Da Corriere della Sera del 02/12/2004

«Carta Ue, sì dei socialisti francesi»

Referendum tra gli iscritti, conteggio nella notte. Hollande: i favorevoli in netto vantaggio

di Massimo Nava

PARIGI - Il tam tam fra i militanti e i sorrisi smaglianti davanti alla sede di rue Solferino dicono che il partito socialista francese ha detto si all'Europa, in questo referendum interno sulla Costituzione che è stato paragonato alle matrioska, le bambole russe, con all'interno della più piccola la decisione di 120 mila iscritti al partito che potrebbe condizionare le scelte di 58 milioni di francesi e il destino della bambola più grande, il Continente. E' si, con un margine ampio - stando alle prime dichiarazioni di alcuni leader - da scongiurare effetti sull’atteggiamento europeista dei francesi e temute fratture nel partito. «Si profila una chiara vittoria del sì», ha detto il segretario Hollande. «E' una vittoria dell’Europa e del partito, che non compromette l'unità dei socialisti», ha detto Jack Lang davanti alla direzione. «E' anche una lezione di democrazia», gongola François Rebssamen, uno dei fedelissimi di Hollande. «E' una vittoria per le prossime generazioni. Una prova di maturità e democrazia», esclama Segolene Royal, first lady del partito. «Vittoria netta», ammette Jean Luc Melanchon, ma non credo che appoggeremo la campagna per la Costituzione.

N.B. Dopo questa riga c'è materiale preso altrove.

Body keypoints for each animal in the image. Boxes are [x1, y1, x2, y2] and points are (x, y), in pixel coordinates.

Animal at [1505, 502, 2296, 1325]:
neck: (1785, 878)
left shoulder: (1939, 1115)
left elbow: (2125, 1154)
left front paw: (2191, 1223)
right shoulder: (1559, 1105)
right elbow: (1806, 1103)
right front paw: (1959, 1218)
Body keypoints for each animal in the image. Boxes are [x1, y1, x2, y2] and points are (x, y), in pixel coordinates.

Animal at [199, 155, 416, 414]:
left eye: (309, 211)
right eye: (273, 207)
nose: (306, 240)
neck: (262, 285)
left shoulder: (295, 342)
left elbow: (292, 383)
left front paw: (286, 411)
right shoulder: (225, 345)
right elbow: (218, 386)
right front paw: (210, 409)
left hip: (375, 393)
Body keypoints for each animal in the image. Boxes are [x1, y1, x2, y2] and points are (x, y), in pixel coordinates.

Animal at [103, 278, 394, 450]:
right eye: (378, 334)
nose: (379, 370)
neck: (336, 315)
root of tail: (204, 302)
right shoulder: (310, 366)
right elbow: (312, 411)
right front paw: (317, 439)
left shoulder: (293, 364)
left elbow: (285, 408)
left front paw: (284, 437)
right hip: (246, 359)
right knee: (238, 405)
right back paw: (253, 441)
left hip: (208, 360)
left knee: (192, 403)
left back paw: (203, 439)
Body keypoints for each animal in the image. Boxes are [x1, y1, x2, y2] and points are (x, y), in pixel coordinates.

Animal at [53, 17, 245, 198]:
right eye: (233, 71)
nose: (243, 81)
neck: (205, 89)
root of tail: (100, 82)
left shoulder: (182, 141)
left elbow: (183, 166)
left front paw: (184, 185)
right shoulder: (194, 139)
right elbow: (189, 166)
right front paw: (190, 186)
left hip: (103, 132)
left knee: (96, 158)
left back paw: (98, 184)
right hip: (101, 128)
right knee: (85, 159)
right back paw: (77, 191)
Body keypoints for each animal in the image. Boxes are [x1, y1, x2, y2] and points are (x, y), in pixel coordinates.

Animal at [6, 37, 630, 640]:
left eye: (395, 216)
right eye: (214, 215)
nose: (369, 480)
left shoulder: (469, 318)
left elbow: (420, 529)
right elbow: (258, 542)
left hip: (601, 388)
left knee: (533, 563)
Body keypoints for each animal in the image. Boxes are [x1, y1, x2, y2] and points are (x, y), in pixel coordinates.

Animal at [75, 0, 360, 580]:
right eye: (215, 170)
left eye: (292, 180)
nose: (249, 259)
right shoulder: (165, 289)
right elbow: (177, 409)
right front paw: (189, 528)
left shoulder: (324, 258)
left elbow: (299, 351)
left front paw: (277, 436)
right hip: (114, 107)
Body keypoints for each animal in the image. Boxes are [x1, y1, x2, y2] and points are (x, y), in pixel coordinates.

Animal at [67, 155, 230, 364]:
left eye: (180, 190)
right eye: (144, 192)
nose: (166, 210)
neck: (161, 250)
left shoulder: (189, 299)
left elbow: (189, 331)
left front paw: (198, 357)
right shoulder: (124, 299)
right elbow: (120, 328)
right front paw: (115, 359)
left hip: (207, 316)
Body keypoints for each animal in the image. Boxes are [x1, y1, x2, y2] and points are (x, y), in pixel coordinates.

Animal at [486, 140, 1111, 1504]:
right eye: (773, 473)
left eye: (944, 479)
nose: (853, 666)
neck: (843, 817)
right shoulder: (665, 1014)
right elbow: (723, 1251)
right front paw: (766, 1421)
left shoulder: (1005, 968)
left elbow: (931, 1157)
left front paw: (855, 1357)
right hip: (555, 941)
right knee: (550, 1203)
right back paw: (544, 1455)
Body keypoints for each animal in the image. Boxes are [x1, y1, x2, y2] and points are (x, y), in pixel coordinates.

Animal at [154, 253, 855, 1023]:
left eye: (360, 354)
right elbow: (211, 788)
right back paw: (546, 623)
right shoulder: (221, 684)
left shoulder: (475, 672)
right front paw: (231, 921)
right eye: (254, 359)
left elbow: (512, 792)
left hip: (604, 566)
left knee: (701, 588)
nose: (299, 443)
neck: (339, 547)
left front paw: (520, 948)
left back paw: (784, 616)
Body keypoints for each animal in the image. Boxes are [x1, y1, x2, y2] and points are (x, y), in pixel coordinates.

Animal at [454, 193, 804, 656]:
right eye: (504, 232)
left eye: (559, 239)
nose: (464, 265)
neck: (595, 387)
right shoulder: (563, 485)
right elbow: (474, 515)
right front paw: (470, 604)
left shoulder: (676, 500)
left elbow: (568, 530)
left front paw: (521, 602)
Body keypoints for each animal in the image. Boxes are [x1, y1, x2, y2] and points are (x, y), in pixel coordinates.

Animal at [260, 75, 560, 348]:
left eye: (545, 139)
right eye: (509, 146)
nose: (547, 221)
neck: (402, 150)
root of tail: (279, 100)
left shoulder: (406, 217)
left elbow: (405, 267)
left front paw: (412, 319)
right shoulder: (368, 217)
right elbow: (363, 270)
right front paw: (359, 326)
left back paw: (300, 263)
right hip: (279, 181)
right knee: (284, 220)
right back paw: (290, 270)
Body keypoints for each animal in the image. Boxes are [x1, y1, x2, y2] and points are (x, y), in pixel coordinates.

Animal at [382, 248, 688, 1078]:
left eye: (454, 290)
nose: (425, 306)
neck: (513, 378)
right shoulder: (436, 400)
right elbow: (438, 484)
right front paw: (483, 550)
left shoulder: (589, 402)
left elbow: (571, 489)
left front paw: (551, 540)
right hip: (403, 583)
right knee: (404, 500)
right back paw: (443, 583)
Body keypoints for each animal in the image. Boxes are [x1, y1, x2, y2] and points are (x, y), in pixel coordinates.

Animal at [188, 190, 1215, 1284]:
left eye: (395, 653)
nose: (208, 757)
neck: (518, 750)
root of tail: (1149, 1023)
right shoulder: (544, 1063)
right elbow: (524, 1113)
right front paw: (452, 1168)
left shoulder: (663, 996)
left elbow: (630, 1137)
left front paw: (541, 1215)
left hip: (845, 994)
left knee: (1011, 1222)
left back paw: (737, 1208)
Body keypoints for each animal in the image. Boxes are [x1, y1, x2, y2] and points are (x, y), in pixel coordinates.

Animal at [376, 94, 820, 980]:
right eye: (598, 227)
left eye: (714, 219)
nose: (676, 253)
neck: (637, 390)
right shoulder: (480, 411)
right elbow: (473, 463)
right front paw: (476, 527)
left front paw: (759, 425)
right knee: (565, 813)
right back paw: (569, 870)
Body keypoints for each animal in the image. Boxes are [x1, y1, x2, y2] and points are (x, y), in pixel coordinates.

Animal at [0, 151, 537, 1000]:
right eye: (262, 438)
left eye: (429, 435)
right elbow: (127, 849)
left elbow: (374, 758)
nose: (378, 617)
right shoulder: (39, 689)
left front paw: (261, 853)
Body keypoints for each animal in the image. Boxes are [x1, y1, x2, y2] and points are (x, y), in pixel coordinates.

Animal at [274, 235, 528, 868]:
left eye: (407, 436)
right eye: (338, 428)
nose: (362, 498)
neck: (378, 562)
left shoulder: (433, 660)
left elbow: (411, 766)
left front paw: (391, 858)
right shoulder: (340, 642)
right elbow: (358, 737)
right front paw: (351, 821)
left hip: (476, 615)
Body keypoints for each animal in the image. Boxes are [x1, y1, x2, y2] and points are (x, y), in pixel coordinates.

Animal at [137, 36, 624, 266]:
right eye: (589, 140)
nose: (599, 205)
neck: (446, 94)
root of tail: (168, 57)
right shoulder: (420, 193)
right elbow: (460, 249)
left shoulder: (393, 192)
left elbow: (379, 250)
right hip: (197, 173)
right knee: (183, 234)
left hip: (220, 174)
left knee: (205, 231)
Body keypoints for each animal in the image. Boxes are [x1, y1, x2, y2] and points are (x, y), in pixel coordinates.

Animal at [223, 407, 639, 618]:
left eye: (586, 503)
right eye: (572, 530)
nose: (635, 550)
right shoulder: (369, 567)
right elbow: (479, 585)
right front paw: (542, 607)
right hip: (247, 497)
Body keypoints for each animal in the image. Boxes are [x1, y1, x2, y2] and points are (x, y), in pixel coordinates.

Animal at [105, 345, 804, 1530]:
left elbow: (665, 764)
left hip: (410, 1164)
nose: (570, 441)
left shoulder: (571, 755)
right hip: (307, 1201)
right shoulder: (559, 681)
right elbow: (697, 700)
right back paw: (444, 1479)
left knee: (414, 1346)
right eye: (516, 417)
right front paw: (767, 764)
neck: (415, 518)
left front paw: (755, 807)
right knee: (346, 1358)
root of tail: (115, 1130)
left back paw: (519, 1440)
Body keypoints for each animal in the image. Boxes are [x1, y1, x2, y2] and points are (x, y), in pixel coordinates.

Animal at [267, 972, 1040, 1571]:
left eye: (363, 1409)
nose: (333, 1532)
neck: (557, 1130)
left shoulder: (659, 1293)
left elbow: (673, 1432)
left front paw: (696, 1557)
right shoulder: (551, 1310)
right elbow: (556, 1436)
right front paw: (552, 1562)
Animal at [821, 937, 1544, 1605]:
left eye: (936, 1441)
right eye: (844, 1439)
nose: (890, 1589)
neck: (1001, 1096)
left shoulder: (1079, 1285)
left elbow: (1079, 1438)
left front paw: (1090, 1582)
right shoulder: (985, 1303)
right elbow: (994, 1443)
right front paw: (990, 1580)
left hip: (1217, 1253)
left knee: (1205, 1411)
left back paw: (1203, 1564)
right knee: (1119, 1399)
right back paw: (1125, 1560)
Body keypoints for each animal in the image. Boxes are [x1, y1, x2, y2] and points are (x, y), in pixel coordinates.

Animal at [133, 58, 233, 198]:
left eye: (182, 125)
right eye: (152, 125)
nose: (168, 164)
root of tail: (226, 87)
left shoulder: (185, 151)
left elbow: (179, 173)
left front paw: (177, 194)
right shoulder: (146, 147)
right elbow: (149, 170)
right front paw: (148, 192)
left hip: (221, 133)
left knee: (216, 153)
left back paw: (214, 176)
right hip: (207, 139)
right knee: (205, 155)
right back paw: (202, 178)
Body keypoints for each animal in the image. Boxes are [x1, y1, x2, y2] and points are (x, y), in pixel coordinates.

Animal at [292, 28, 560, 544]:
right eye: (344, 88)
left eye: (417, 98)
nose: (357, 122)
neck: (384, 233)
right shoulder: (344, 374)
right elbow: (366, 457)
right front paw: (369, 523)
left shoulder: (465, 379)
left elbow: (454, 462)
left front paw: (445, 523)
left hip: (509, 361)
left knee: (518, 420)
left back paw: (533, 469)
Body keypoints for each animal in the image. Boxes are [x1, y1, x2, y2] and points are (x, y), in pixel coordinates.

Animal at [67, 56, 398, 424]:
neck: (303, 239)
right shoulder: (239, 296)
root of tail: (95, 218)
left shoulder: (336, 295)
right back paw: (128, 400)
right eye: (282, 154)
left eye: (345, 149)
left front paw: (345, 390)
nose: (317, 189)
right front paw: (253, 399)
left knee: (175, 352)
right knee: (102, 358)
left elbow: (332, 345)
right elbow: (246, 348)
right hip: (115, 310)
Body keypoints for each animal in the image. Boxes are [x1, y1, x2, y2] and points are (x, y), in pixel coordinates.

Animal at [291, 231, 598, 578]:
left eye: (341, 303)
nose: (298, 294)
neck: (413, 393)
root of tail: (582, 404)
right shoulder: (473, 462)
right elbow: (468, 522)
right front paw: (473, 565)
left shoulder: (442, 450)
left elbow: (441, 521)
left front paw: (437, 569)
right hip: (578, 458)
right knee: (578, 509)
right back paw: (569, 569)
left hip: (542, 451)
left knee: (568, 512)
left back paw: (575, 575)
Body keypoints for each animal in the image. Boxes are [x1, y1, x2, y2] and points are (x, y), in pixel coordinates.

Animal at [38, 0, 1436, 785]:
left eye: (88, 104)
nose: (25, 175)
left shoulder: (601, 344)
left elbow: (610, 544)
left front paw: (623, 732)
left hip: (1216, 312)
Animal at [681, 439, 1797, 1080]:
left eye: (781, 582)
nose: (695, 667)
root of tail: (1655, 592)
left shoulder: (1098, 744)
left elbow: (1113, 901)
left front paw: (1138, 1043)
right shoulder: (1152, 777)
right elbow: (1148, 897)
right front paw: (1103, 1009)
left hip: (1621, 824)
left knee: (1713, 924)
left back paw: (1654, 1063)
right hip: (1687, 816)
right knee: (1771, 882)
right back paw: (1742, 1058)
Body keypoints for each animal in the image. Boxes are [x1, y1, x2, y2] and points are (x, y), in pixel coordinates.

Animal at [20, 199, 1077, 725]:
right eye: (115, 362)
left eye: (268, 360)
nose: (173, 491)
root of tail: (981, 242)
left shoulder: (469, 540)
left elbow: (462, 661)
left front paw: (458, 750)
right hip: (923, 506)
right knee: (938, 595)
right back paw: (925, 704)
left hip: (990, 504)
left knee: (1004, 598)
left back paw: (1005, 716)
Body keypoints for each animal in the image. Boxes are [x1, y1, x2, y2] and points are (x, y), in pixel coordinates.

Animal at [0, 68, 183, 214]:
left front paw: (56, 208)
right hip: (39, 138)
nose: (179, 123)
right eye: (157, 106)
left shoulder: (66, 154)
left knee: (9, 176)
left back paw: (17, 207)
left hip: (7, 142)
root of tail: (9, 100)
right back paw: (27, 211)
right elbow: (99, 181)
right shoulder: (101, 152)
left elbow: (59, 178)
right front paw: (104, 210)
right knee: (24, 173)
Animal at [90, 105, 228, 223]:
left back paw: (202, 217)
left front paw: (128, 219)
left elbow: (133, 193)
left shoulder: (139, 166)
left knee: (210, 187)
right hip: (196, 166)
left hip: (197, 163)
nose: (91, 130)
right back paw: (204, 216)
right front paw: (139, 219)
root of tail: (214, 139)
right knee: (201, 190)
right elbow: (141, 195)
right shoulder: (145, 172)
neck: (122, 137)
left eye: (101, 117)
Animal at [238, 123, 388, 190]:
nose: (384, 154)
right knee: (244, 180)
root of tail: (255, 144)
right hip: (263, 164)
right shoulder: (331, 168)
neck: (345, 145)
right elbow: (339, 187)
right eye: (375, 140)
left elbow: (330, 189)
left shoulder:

Eppure, sembravano due i partiti, due le anime che si sono misurate in una battaglia, senza esclusione di colpi, comprese polemiche e accuse di irregolarità. Un referendum che non risolve del tutto la crisi d'identità e l'eterno bivio della gauche fra riformismo e massimalismo, anche se rafforza l'attuale segreteria e mette Hollande in pole position per guidare la gauche nella corsa all’Eliseo. L'esito finale, oggi, indicherà la percentuale dei due schieramenti e quindi l'ampiezza della frattura interna.

Davanti alle sezioni, il sì e il no hanno avuto significati ambivalenti e stravolti dalla passione politica e dalla sociologia degli iscritti.

Per Dominique Villemont, militante del secondo arrondissement di Parigi, il suo è un «sì di sinistra». Per Patrick Jaquet, iscritto nell'Essone, «è un sì per l'avvenire».

Dominique Bertinotti, omonimo, ma riformista sindaco del quarto arrondissement, è «sì due volte, per il socialismo e per l'Europa». Ma Vincent Peillon ha espresso un «no della speranza», come una trentina di consiglieri regionali che hanno pubblicato un manifesto sul sito Nonsocialiste.net. Molti militanti per il sì ripetevano gli slogan dei leader, per i quali, un «no» è un regalo a Bush e a Sarkozy. Ma il disagio era palpabile nella base popolare del partito : «Dobbiamo recuperare il consenso sociale, quindi no a questa Europa», dice Nadine, impiegata.

Heloise Newton, 28 anni, iscritta della Javel-Grenelle, sezione a maggioranza per il no, racconta: «La vittoria del sì darà legittimità ad una posizione ufficiale. Il partito resta diviso». In rue Cambodge, un bastione del no, Jean Michel Rosenfeld, vice sindaco del quartiere, dice: «Il partito socialista festeggia l'anno prossimo il centenario, speriamo che sia la vittoria di un partito europeo». Jean Jacques, 49 anni, impiegato alle Ferrovie, simboleggia il no di impiegati pubblici, una larga fetta dell'elettorato socialista, che teme gli effetti dell'Europa sullo «Stato provvidenza». Marie, 29 anni, funzionaria : «La Costituzione smonta il servizio pubblico». Julien: «Saremo i primi a dare un esempio in Europa e a riaprire un vero dibattito».

La disparità di tendenze attraversa le diverse sezioni della capitale, a seconda che il quartiere sia periferico o borghese. In base a stime sull'unico precedente, la votazione sulle liste per il congresso del 2003, il «no» nella capitale e nella solida regione del Rodano non supererebbe il 30 per cento. Le ragioni del sì prevalgono anche nelle regioni operaie, in particolare nel Pas-de-Calais, la più depressa della Francia e la più numerosa di iscritti, il 10 per cento. Al di là delle divisioni sociologiche e territoriali, contano anche le basi di consenso dei diversi leader del partito.

Per Laurent Fabius, che ha promosso la sfida, la delusione è cocente. Lui è davvero fuori gioco.